Top > 研究プロジェクト > 細胞の自発運動の統計解析

細胞の自発運動の統計解析

外部環境の変動に対する細胞応答の一つが細胞運動です。細胞は外部シグナルが提示されると、移動運動することで胚発生、免疫応答、傷の治癒や再生現象などの生理学的に重要な機能を実現しています。このような方向性のある細胞運動(走性応答)は、化学物質や電場などの外部シグナルの提示によって引き起こされ、それぞれ走化性、走電性応答と呼ばれています(動画1)。細胞運動は細胞骨格の編成と崩壊、そして細胞膜の伸展や収縮といった動的過程を通して実現されており、これらのプロセスは複数のシグナル伝達経路によって制御されています1)。 細胞は外部シグナルが存在しない条件下でも活発に自発的な形態変化や運動を行います(動画2)。ここに外部シグナルが与えられると、特定方向への走性応答を示すので、この過程は細胞内在的な運動ダイナミクスと外部シグナルに応答する情報伝達系との間にコンシステントな関係が形成されることにより、運動が特定の方向へとバイアスされる過程といえます。そこで、細胞のセンシング機構として自発的な運動と走性応答の性質の関係を調べることが重要であると考えられます。これまでに、細胞の自発運動(入力刺激なしでの運動)について、一般化ランジュバン方程式による記述に成功し、細胞運動が速度の減衰項、記憶項、ノイズ項によって特徴づけられることが明らかになりました2)。また、走電性応答をモデル化することを試みたところ、一般化ランジュバン方程式における運動速度の記憶項に外部電場依存性を持たせることにより、電場存在下での細胞運動の実験結果を定量的に再現することに成功しました3)。また、この数理モデルの解析から、細胞自身がつくる自発運動のゆらぎの大きさは一定の刺激に対する細胞の応答効率を比較的高く維持しつつ、かつ、変動する刺激に対しても追随性が高くなるように最適化されていることが明らかとなりました。これは、急激な環境変動が前提となるような現実世界では、細胞がほどよくゆらいでいる方が、環境適応性が高くなることを意味しています。我々のグループは、細胞が分子反応の確率性に起因するゆらぎを内包しながらも、自己組織化メカニズムを通して機能発現へと結びつけることで、変動する環境に対して柔軟に応答するシステムを作り上げている可能性を追求しています。

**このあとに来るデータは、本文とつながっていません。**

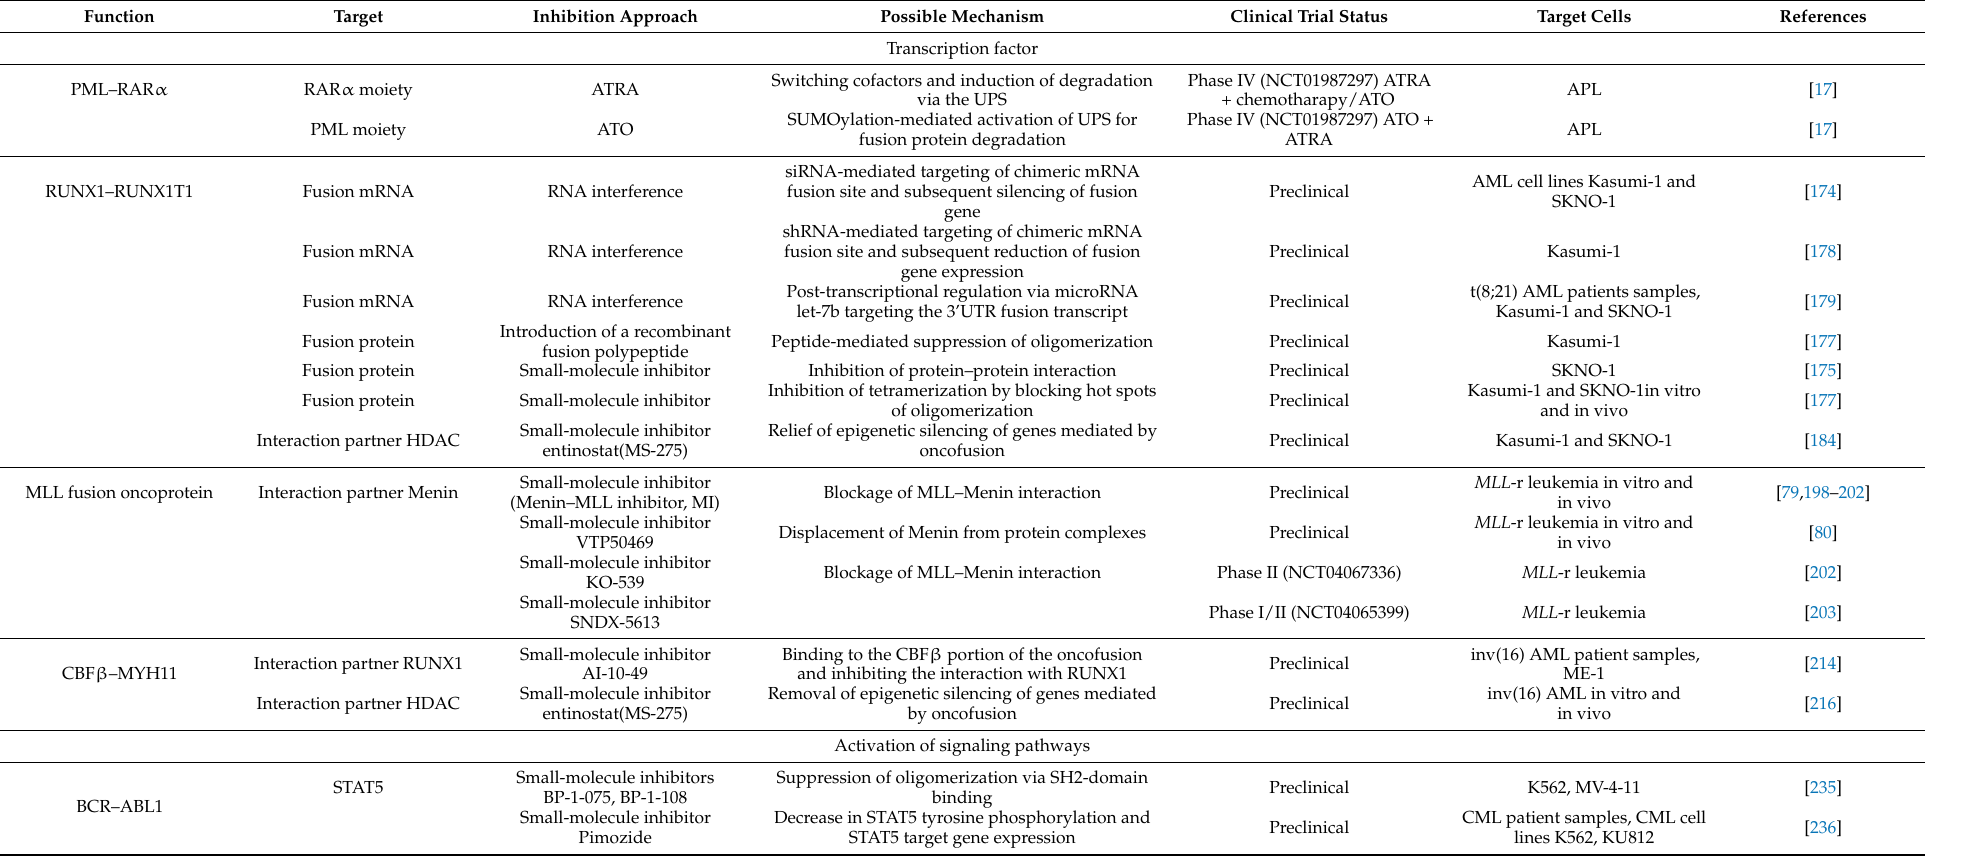
Table 4. Inhibitors of fusion TFs and their partners: predicted mechanism of action and the stage of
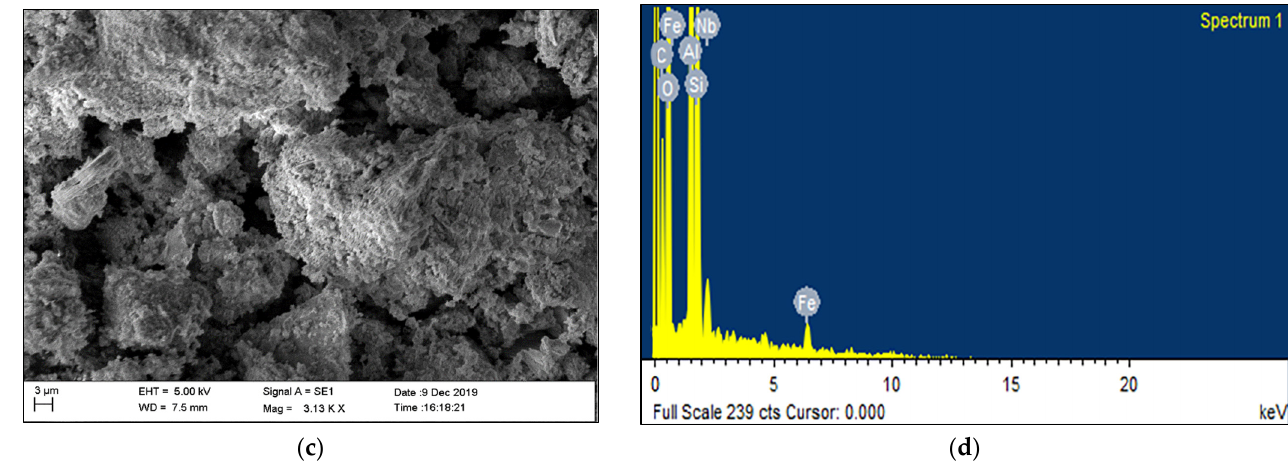
Figure 7. EDS analysis of Manipal sample; ( a ) elements weight (%), ( b ) atomic weight (%), ( c ) SEM image, ( d ) spectrum image.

動画1(走電性):mov 動画2(自発運動):mov

参考文献

1) MJ. Sato, H. Kuwayama, W. van Egmond, A.L.K. Takayama, H. Takagi, P. van Haastert, T. Yanagida, M. Ueda “Switching direction in electric-signal-induced cell migration by cyclic guanosine monophosphate and phosphatidylinositol signaling” PNAS 106, pp6667-6672 (2009).
2) H. Takagi, MJ. Sato, T. Yanagida, M. Ueda ”Functional analysis of spontaneous cell movement under different physiological conditions”PLoS ONE 3: e2648 (2008).
3) MJ. Sato, M. Ueda, H. Takagi, TM. Watanabe, T. Yanagida, M. Ueda “Input-output relationship in galvanotactic response of Dictyostelium cells” Biosystems 88, pp261-272. (2007).